WHAT YOU HAVE TO DO. Write out every line of the material below character for character, in the same order.

▼

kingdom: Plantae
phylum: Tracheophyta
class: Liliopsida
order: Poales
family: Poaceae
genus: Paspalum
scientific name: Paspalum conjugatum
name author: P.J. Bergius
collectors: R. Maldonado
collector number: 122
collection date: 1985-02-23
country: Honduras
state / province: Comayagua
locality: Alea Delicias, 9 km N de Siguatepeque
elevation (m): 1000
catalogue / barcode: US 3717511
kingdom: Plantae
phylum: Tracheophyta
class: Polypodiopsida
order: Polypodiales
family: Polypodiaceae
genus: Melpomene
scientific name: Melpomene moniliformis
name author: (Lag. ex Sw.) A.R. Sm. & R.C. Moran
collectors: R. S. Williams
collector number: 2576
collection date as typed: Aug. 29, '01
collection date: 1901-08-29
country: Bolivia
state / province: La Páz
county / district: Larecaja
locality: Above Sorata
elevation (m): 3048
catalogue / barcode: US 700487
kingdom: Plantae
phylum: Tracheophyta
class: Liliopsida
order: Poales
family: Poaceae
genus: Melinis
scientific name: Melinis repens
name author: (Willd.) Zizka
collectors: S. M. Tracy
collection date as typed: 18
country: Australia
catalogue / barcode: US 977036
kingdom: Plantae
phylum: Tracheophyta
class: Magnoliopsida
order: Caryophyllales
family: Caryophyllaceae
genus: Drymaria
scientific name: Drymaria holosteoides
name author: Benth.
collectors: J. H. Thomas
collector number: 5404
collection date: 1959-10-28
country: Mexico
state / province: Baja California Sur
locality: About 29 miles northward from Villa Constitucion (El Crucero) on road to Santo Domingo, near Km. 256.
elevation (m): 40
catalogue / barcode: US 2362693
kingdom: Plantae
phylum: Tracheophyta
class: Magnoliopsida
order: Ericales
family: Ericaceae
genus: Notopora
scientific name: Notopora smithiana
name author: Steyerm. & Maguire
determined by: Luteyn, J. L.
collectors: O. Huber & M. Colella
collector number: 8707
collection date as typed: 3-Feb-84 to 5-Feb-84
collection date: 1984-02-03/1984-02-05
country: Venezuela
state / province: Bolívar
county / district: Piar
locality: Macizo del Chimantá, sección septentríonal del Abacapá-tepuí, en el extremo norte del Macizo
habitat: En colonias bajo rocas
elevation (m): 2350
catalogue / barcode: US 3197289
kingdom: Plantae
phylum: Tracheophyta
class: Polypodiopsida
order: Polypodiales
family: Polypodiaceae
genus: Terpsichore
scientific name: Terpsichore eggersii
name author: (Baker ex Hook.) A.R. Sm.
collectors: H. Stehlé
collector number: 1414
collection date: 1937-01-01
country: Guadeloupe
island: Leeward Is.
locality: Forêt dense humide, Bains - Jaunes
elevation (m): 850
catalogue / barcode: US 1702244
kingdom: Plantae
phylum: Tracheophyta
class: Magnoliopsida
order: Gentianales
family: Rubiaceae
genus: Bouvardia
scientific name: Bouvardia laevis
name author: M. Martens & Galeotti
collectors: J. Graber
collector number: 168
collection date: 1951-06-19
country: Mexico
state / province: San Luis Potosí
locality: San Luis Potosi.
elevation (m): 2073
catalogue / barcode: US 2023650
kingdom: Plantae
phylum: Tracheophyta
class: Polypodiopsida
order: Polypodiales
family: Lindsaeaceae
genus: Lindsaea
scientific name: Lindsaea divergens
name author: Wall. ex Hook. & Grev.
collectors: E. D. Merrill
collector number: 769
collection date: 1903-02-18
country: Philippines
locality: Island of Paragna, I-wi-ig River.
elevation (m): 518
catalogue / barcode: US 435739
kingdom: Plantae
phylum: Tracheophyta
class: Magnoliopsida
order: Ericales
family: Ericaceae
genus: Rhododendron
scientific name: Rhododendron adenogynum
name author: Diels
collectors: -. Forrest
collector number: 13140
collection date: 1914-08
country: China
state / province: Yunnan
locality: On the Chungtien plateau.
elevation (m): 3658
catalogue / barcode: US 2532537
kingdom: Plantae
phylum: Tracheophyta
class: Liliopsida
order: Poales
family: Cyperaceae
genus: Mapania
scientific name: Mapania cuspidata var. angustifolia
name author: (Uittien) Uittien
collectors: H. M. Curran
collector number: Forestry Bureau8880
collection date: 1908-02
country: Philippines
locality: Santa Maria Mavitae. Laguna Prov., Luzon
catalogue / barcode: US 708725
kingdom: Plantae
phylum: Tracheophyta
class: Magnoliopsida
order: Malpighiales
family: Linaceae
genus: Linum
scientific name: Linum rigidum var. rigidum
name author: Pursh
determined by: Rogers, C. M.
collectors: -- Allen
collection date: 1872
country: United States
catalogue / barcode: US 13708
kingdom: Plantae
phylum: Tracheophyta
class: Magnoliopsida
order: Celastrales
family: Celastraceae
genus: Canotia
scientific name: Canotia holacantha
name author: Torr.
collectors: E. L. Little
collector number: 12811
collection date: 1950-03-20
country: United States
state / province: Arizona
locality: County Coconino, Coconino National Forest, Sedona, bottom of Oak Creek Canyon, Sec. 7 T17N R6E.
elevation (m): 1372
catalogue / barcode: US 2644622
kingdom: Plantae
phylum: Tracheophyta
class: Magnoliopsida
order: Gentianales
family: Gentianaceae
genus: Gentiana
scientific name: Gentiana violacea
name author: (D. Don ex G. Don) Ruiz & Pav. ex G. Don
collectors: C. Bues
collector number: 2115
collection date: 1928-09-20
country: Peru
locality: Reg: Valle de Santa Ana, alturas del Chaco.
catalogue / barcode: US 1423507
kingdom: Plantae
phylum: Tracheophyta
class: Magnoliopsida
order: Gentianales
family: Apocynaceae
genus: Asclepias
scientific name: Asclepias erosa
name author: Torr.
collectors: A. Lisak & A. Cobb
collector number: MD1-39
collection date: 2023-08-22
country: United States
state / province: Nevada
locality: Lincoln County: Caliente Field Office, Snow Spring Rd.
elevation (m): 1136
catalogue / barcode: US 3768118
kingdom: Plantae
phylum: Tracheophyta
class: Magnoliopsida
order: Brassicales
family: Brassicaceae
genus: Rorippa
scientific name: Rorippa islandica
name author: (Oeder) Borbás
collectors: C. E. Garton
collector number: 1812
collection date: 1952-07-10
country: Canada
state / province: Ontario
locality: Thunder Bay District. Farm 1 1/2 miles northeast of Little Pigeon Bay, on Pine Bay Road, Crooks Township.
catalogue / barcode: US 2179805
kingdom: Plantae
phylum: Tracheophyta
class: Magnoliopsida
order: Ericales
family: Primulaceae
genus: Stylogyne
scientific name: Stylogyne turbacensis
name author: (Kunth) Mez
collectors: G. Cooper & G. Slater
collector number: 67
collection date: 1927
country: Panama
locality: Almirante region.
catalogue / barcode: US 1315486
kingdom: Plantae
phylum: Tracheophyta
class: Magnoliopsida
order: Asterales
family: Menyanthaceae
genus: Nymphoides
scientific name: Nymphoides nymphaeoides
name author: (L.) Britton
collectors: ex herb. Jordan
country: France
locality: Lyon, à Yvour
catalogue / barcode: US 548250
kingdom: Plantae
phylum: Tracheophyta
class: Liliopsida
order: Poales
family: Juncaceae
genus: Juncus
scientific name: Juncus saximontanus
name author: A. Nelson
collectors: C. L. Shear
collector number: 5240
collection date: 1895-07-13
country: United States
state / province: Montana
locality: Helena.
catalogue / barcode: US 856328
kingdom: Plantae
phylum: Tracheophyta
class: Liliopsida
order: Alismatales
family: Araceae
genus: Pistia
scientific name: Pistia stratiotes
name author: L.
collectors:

▲

PROBLEM SOLUTION.
kingdom: Plantae
phylum: Tracheophyta
class: Liliopsida
order: Poales
family: Poaceae
genus: Paspalum
scientific name: Paspalum conjugatum
name author: P.J. Bergius
collectors: R. Maldonado
collector number: 122
collection date: 1985-02-23
country: Honduras
state / province: Comayagua
locality: Alea Delicias, 9 km N de Siguatepeque
elevation (m): 1000
catalogue / barcode: US 3717511
kingdom: Plantae
phylum: Tracheophyta
class: Polypodiopsida
order: Polypodiales
family: Polypodiaceae
genus: Melpomene
scientific name: Melpomene moniliformis
name author: (Lag. ex Sw.) A.R. Sm. & R.C. Moran
collectors: R. S. Williams
collector number: 2576
collection date as typed: Aug. 29, '01
collection date: 1901-08-29
country: Bolivia
state / province: La Páz
county / district: Larecaja
locality: Above Sorata
elevation (m): 3048
catalogue / barcode: US 700487
kingdom: Plantae
phylum: Tracheophyta
class: Liliopsida
order: Poales
family: Poaceae
genus: Melinis
scientific name: Melinis repens
name author: (Willd.) Zizka
collectors: S. M. Tracy
collection date as typed: 18
country: Australia
catalogue / barcode: US 977036
kingdom: Plantae
phylum: Tracheophyta
class: Magnoliopsida
order: Caryophyllales
family: Caryophyllaceae
genus: Drymaria
scientific name: Drymaria holosteoides
name author: Benth.
collectors: J. H. Thomas
collector number: 5404
collection date: 1959-10-28
country: Mexico
state / province: Baja California Sur
locality: About 29 miles northward from Villa Constitucion (El Crucero) on road to Santo Domingo, near Km. 256.
elevation (m): 40
catalogue / barcode: US 2362693
kingdom: Plantae
phylum: Tracheophyta
class: Magnoliopsida
order: Ericales
family: Ericaceae
genus: Notopora
scientific name: Notopora smithiana
name author: Steyerm. & Maguire
determined by: Luteyn, J. L.
collectors: O. Huber & M. Colella
collector number: 8707
collection date as typed: 3-Feb-84 to 5-Feb-84
collection date: 1984-02-03/1984-02-05
country: Venezuela
state / province: Bolívar
county / district: Piar
locality: Macizo del Chimantá, sección septentríonal del Abacapá-tepuí, en el extremo norte del Macizo
habitat: En colonias bajo rocas
elevation (m): 2350
catalogue / barcode: US 3197289
kingdom: Plantae
phylum: Tracheophyta
class: Polypodiopsida
order: Polypodiales
family: Polypodiaceae
genus: Terpsichore
scientific name: Terpsichore eggersii
name author: (Baker ex Hook.) A.R. Sm.
collectors: H. Stehlé
collector number: 1414
collection date: 1937-01-01
country: Guadeloupe
island: Leeward Is.
locality: Forêt dense humide, Bains - Jaunes
elevation (m): 850
catalogue / barcode: US 1702244
kingdom: Plantae
phylum: Tracheophyta
class: Magnoliopsida
order: Gentianales
family: Rubiaceae
genus: Bouvardia
scientific name: Bouvardia laevis
name author: M. Martens & Galeotti
collectors: J. Graber
collector number: 168
collection date: 1951-06-19
country: Mexico
state / province: San Luis Potosí
locality: San Luis Potosi.
elevation (m): 2073
catalogue / barcode: US 2023650
kingdom: Plantae
phylum: Tracheophyta
class: Polypodiopsida
order: Polypodiales
family: Lindsaeaceae
genus: Lindsaea
scientific name: Lindsaea divergens
name author: Wall. ex Hook. & Grev.
collectors: E. D. Merrill
collector number: 769
collection date: 1903-02-18
country: Philippines
locality: Island of Paragna, I-wi-ig River.
elevation (m): 518
catalogue / barcode: US 435739
kingdom: Plantae
phylum: Tracheophyta
class: Magnoliopsida
order: Ericales
family: Ericaceae
genus: Rhododendron
scientific name: Rhododendron adenogynum
name author: Diels
collectors: -. Forrest
collector number: 13140
collection date: 1914-08
country: China
state / province: Yunnan
locality: On the Chungtien plateau.
elevation (m): 3658
catalogue / barcode: US 2532537
kingdom: Plantae
phylum: Tracheophyta
class: Liliopsida
order: Poales
family: Cyperaceae
genus: Mapania
scientific name: Mapania cuspidata var. angustifolia
name author: (Uittien) Uittien
collectors: H. M. Curran
collector number: Forestry Bureau8880
collection date: 1908-02
country: Philippines
locality: Santa Maria Mavitae. Laguna Prov., Luzon
catalogue / barcode: US 708725
kingdom: Plantae
phylum: Tracheophyta
class: Magnoliopsida
order: Malpighiales
family: Linaceae
genus: Linum
scientific name: Linum rigidum var. rigidum
name author: Pursh
determined by: Rogers, C. M.
collectors: -- Allen
collection date: 1872
country: United States
catalogue / barcode: US 13708
kingdom: Plantae
phylum: Tracheophyta
class: Magnoliopsida
order: Celastrales
family: Celastraceae
genus: Canotia
scientific name: Canotia holacantha
name author: Torr.
collectors: E. L. Little
collector number: 12811
collection date: 1950-03-20
country: United States
state / province: Arizona
locality: County Coconino, Coconino National Forest, Sedona, bottom of Oak Creek Canyon, Sec. 7 T17N R6E.
elevation (m): 1372
catalogue / barcode: US 2644622
kingdom: Plantae
phylum: Tracheophyta
class: Magnoliopsida
order: Gentianales
family: Gentianaceae
genus: Gentiana
scientific name: Gentiana violacea
name author: (D. Don ex G. Don) Ruiz & Pav. ex G. Don
collectors: C. Bues
collector number: 2115
collection date: 1928-09-20
country: Peru
locality: Reg: Valle de Santa Ana, alturas del Chaco.
catalogue / barcode: US 1423507
kingdom: Plantae
phylum: Tracheophyta
class: Magnoliopsida
order: Gentianales
family: Apocynaceae
genus: Asclepias
scientific name: Asclepias erosa
name author: Torr.
collectors: A. Lisak & A. Cobb
collector number: MD1-39
collection date: 2023-08-22
country: United States
state / province: Nevada
locality: Lincoln County: Caliente Field Office, Snow Spring Rd.
elevation (m): 1136
catalogue / barcode: US 3768118
kingdom: Plantae
phylum: Tracheophyta
class: Magnoliopsida
order: Brassicales
family: Brassicaceae
genus: Rorippa
scientific name: Rorippa islandica
name author: (Oeder) Borbás
collectors: C. E. Garton
collector number: 1812
collection date: 1952-07-10
country: Canada
state / province: Ontario
locality: Thunder Bay District. Farm 1 1/2 miles northeast of Little Pigeon Bay, on Pine Bay Road, Crooks Township.
catalogue / barcode: US 2179805
kingdom: Plantae
phylum: Tracheophyta
class: Magnoliopsida
order: Ericales
family: Primulaceae
genus: Stylogyne
scientific name: Stylogyne turbacensis
name author: (Kunth) Mez
collectors: G. Cooper & G. Slater
collector number: 67
collection date: 1927
country: Panama
locality: Almirante region.
catalogue / barcode: US 1315486
kingdom: Plantae
phylum: Tracheophyta
class: Magnoliopsida
order: Asterales
family: Menyanthaceae
genus: Nymphoides
scientific name: Nymphoides nymphaeoides
name author: (L.) Britton
collectors: ex herb. Jordan
country: France
locality: Lyon, à Yvour
catalogue / barcode: US 548250
kingdom: Plantae
phylum: Tracheophyta
class: Liliopsida
order: Poales
family: Juncaceae
genus: Juncus
scientific name: Juncus saximontanus
name author: A. Nelson
collectors: C. L. Shear
collector number: 5240
collection date: 1895-07-13
country: United States
state / province: Montana
locality: Helena.
catalogue / barcode: US 856328
kingdom: Plantae
phylum: Tracheophyta
class: Liliopsida
order: Alismatales
family: Araceae
genus: Pistia
scientific name: Pistia stratiotes
name author: L.
collectors:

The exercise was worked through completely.